The Guardian newspaper recently published a fascinating article that considers the part that poverty played in the recent riots in English towns (‘England riots: suspects mapped and poverty mapped’, Simon Rogers 6th December 2011 http://www.guardian.co.uk/news/datablog/2011/aug/16/riots-poverty-map-suspects). It looks at the use of the Indices of Multiple Deprivation (IoD) – a device used by government and others to allocate funding or target initiatives to deprived areas. The Index uses six measures to determine the levels of deprivation in any given area. These include: comparative data on employment, income, population density and calculates a set of averages relative to national statistics. It sounds pretty complicated and for someone like me, who struggled with maths at school, it makes my head hurt. However, it is very interesting both in thinking about the relationship between poverty (however we might define it) and criminality or anti-social behaviour, and because it uses a technique first pioneered in the 1880s.
In 1885 the leader of the Social Democratic Federation, Henry Hyndman, claimed that twenty-five percent of London’s population was living in extreme poverty. His socialists were agitating for revolution and this condemnation of Victorian society came at a time of economic depression, unemployment and wave upon wave of concern about criminality, immigration and the state of the poor. One individual, Charles Booth (a successful businessman from Liverpool), decided to see what truth there was behind Hyndman’s wild accusations. In 1886 he began an investigation into the lives and living conditions of the capital’s that was published as ‘The Life and Labour of the People in London’.

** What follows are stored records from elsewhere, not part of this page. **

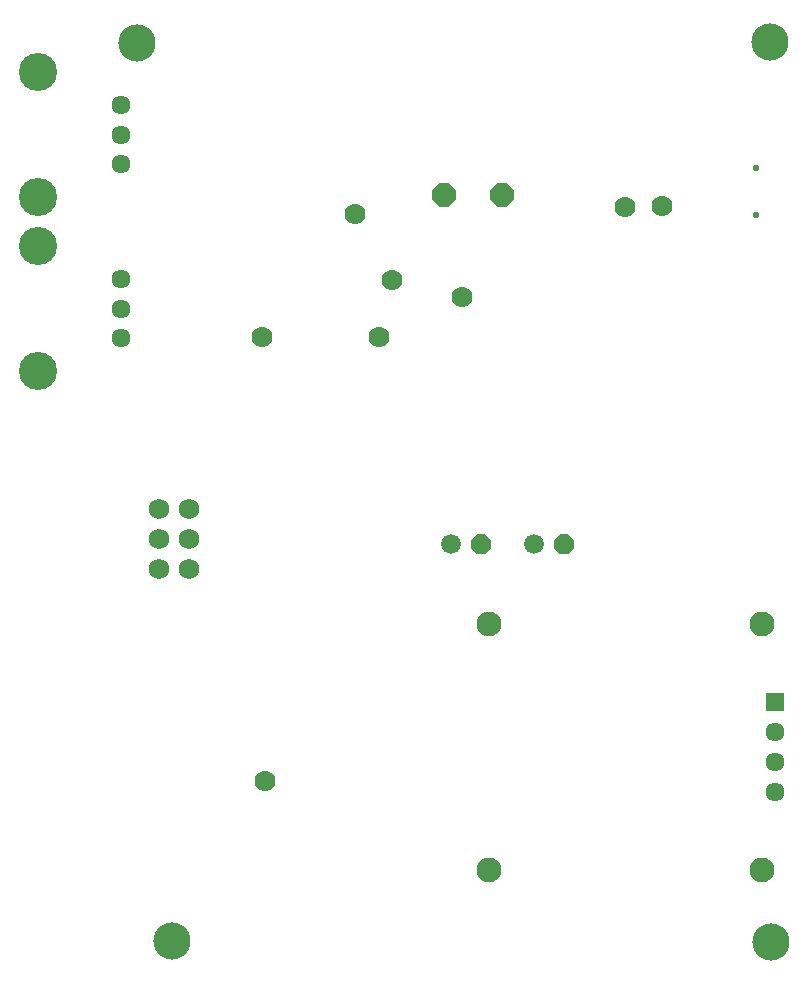
<source format=gbs>
G04 EAGLE Gerber RS-274X export*
G75*
%MOMM*%
%FSLAX34Y34*%
%LPD*%
%INSoldermask Bottom*%
%IPPOS*%
%AMOC8*
5,1,8,0,0,1.08239X$1,22.5*%
G01*
%ADD10C,3.149600*%
%ADD11C,1.727200*%
%ADD12C,0.591600*%
%ADD13P,2.199416X8X22.500000*%
%ADD14C,1.609600*%
%ADD15C,3.217600*%
%ADD16C,1.778000*%
%ADD17R,1.609600X1.609600*%
%ADD18C,2.101600*%
%ADD19P,1.814519X8X22.500000*%
%ADD20C,1.676400*%


D10*
X140000Y900000D03*
X675700Y901000D03*
X170000Y140000D03*
X677100Y138900D03*
D11*
X158200Y480400D03*
X183600Y480400D03*
X183600Y505800D03*
X158200Y505800D03*
X158200Y455000D03*
X183600Y455000D03*
D12*
X664000Y754600D03*
X664000Y794600D03*
D13*
X399600Y771700D03*
X448800Y771700D03*
D14*
X126400Y675000D03*
X126400Y650000D03*
X126400Y700000D03*
D15*
X56400Y622000D03*
X56400Y728000D03*
D14*
X126500Y822300D03*
X126500Y797300D03*
X126500Y847300D03*
D15*
X56500Y769300D03*
X56500Y875300D03*
D16*
X584500Y761700D03*
X553400Y760800D03*
X248700Y275200D03*
X415200Y685200D03*
X345000Y651100D03*
X245500Y651500D03*
X324700Y755200D03*
X355900Y699500D03*
D17*
X680400Y342100D03*
D14*
X680400Y316700D03*
X680400Y291300D03*
X680400Y265900D03*
D18*
X668970Y408140D03*
X668970Y199860D03*
X437830Y199860D03*
X437830Y408140D03*
D19*
X501300Y475500D03*
D20*
X475900Y475500D03*
D19*
X431300Y475500D03*
D20*
X405900Y475500D03*
M02*

</source>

Booth and his army of investigators (including the prominent female social reformers Beatrice Webb and Clara Collet) visited homes across London and asked a series of questions about the economic circumstances of the households. They looked at three indicators: poverty, industry and religion and they made special studies of the Jewish population, educational provision and certain trades that were associated with poverty. Booth then used the data he had collected to create poverty maps of the Victorian capital (which he updated in the late 1890s with information gleaned from new information gathered by researchers who accompanied policemen on their patrols around the city).
The maps ( http://booth.lse.ac.uk/) are colour coded, just as the maps used by our modern government are. Booth coloured the most affluent areas yellow; commercial streets were red while the most impoverished districts were easily identifiable by swathes of blue and black. Black streets represented the ‘lowest class: vicious, semi-criminal’ while dark blue was ‘very poor, casual. Chronic want’. Thereafter it went on a sliding scale upwards through light blue, purple, pink, and red to yellow. I use the maps in class with students and it is fascinating to pore over them and see how London has (or hasn’t) changed in the last 120 or so years.

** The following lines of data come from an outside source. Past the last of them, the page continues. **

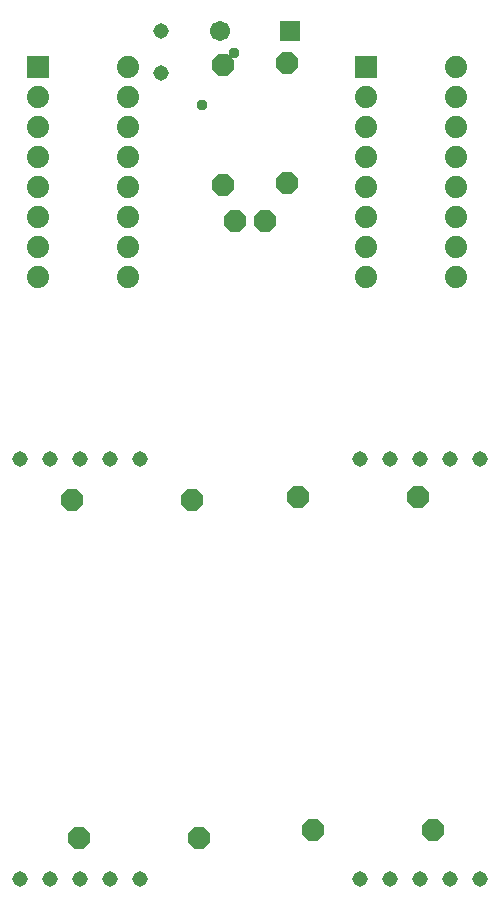
<source format=gbs>
G75*
%MOIN*%
%OFA0B0*%
%FSLAX25Y25*%
%IPPOS*%
%LPD*%
%AMOC8*
5,1,8,0,0,1.08239X$1,22.5*
%
%ADD10OC8,0.07100*%
%ADD11OC8,0.07400*%
%ADD12C,0.05162*%
%ADD13R,0.07400X0.07400*%
%ADD14C,0.07400*%
%ADD15C,0.06706*%
%ADD16R,0.06706X0.06706*%
%ADD17C,0.03778*%
D10*
X0088835Y0244740D03*
X0098835Y0244740D03*
D11*
X0106079Y0257575D03*
X0084898Y0256787D03*
X0084898Y0296787D03*
X0106079Y0297575D03*
X0109937Y0153008D03*
X0074346Y0151827D03*
X0034346Y0151827D03*
X0036709Y0039150D03*
X0076709Y0039150D03*
X0114661Y0041906D03*
X0154661Y0041906D03*
X0149937Y0153008D03*
D12*
X0017024Y0025685D03*
X0027024Y0025685D03*
X0037024Y0025685D03*
X0047024Y0025685D03*
X0057024Y0025685D03*
X0130409Y0025685D03*
X0140409Y0025685D03*
X0150409Y0025685D03*
X0160409Y0025685D03*
X0170409Y0025685D03*
X0170409Y0165685D03*
X0160409Y0165685D03*
X0150409Y0165685D03*
X0140409Y0165685D03*
X0130409Y0165685D03*
X0057024Y0165685D03*
X0047024Y0165685D03*
X0037024Y0165685D03*
X0027024Y0165685D03*
X0017024Y0165685D03*
X0063992Y0294307D03*
X0063992Y0308087D03*
D13*
X0023047Y0296118D03*
X0132339Y0296118D03*
D14*
X0132339Y0286118D03*
X0132339Y0276118D03*
X0132339Y0266118D03*
X0132339Y0256118D03*
X0132339Y0246118D03*
X0132339Y0236118D03*
X0132339Y0226118D03*
X0162339Y0226118D03*
X0162339Y0236118D03*
X0162339Y0246118D03*
X0162339Y0256118D03*
X0162339Y0266118D03*
X0162339Y0276118D03*
X0162339Y0286118D03*
X0162339Y0296118D03*
X0053047Y0296118D03*
X0053047Y0286118D03*
X0053047Y0276118D03*
X0053047Y0266118D03*
X0053047Y0256118D03*
X0053047Y0246118D03*
X0053047Y0236118D03*
X0053047Y0226118D03*
X0023047Y0226118D03*
X0023047Y0236118D03*
X0023047Y0246118D03*
X0023047Y0256118D03*
X0023047Y0266118D03*
X0023047Y0276118D03*
X0023047Y0286118D03*
D15*
X0083677Y0308087D03*
D16*
X0107299Y0308087D03*
D17*
X0088600Y0301000D03*
X0077800Y0283600D03*
M02*

</source>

What Booth found was that the extent of poverty was actually worse than the socialists had claimed and this prompted reformers and housing organisations to target particular hotspots. There were genuine concerns about the conditions that some people were living in and a wider fear about the dangers posed by poverty and crime. So it is interesting for me to see that similar investigations are being used to explore the relationship between current levels of relative poverty and the outbreaks of violence and looting we witnessed in the summer of 2011. It is also interesting to compare Booth’s poverty maps with those produced today. Today Spitalfields and Bangaltown in Tower Hamlets is ranked 521 out of 32,482 in the country, meaning that it is one of the most deprived areas in Britain. It is accordingly coloured red on the IoD map. In 1889 it was also amongst the worst areas in London and many streets are dark blue or black on Booth’s map. If takes a wider overview the east side of London was darker in colour in the 1880s when compared with the brightness of the west. Today the situation is little altered, great swathes of red and dark orange characterise the deprived areas of Hackney, Tottenham and the east end while Highgate, Finchley and the west end are shades of blue (representing wealth).

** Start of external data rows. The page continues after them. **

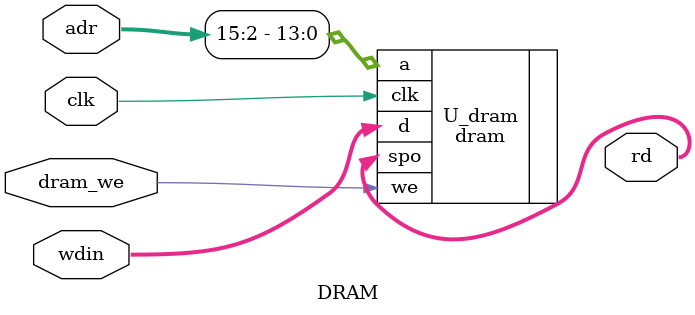
<source format=v>
`timescale 1ns / 1ps
module DRAM(
    input           clk,
    input   [31:0]  adr,        // from ALU.C
    input           dram_we,    // write_enable
    input   [31:0]  wdin,       // from RF.rD2
    output  [31:0]  rd          // data from dram
    );

dram U_dram (
    .clk    (clk),              // input wire clka
    .a      (adr[15:2]),        // input wire [13:0] addra
    .spo    (rd),               // output wire [31:0] douta
    .we     (dram_we),          // input wire [0:0] wea
    .d      (wdin)              // input wire [31:0] dina
);
endmodule

</source>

Looking at The Guardian’s analysis of the rioters it shows that the rioters and the offences they committed can be located in the poorer areas of the capital (and indeed elsewhere). Alex Singleton (a lecturer in urban planning at Liverpool University) agreed that riots have multiple causes but notes that ‘if events such as this are to be mitigated in the future, the prevailing conditions and constraints effecting people living in areas must form part of the discussion. A “broken society” happens somewhere, and geography matters’ (The Guardian 6 December 2011). Charles Booth would surely agree.
For the historian looking backwards the maps also reveal the extent to which poverty and geography are linked and show how difficult it can be for individuals to escape from the environment in which they are born. I am constantly impressed by the students that find their way to this institution, many of whom are the very first members of their families to do so, and many of whom come from areas that can be described as deprived. They often tell me they want to make a better future for themselves by coming to university. For those left behind however the situation looks bleak; poverty in 2011 is not the same as poverty in 1888, but the deprivation indicators and the recent riots demonstrate that we ignore these statistics at our peril.